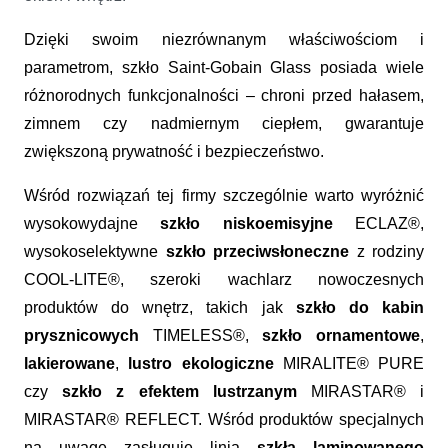
Dzięki swoim niezrównanym właściwościom i
parametrom, szkło Saint-Gobain Glass posiada wiele
różnorodnych funkcjonalności – chroni przed hałasem,
zimnem czy nadmiernym ciepłem, gwarantuje
zwiększoną prywatność i bezpieczeństwo.
Wśród rozwiązań tej firmy szczególnie warto wyróżnić
wysokowydajne
szkło niskoemisyjne
ECLAZ®,
wysokoselektywne
szkło przeciwsłoneczne
z rodziny
COOL-LITE®, szeroki wachlarz nowoczesnych
produktów do wnętrz, takich jak
szkło do kabin
prysznicowych
TIMELESS®,
szkło ornamentowe
,
lakierowane
,
lustro ekologiczne
MIRALITE® PURE
czy
szkło z efektem lustrzanym
MIRASTAR® i
MIRASTAR® REFLECT. Wśród produktów specjalnych
na uwagę zasługuje linia
szkła laminowanego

################

Could you find each line in the entries that contains the string "MIRASTAR" and copy it?

MIRASTAR® i
MIRASTAR® REFLECT. Wśród produktów specjalnych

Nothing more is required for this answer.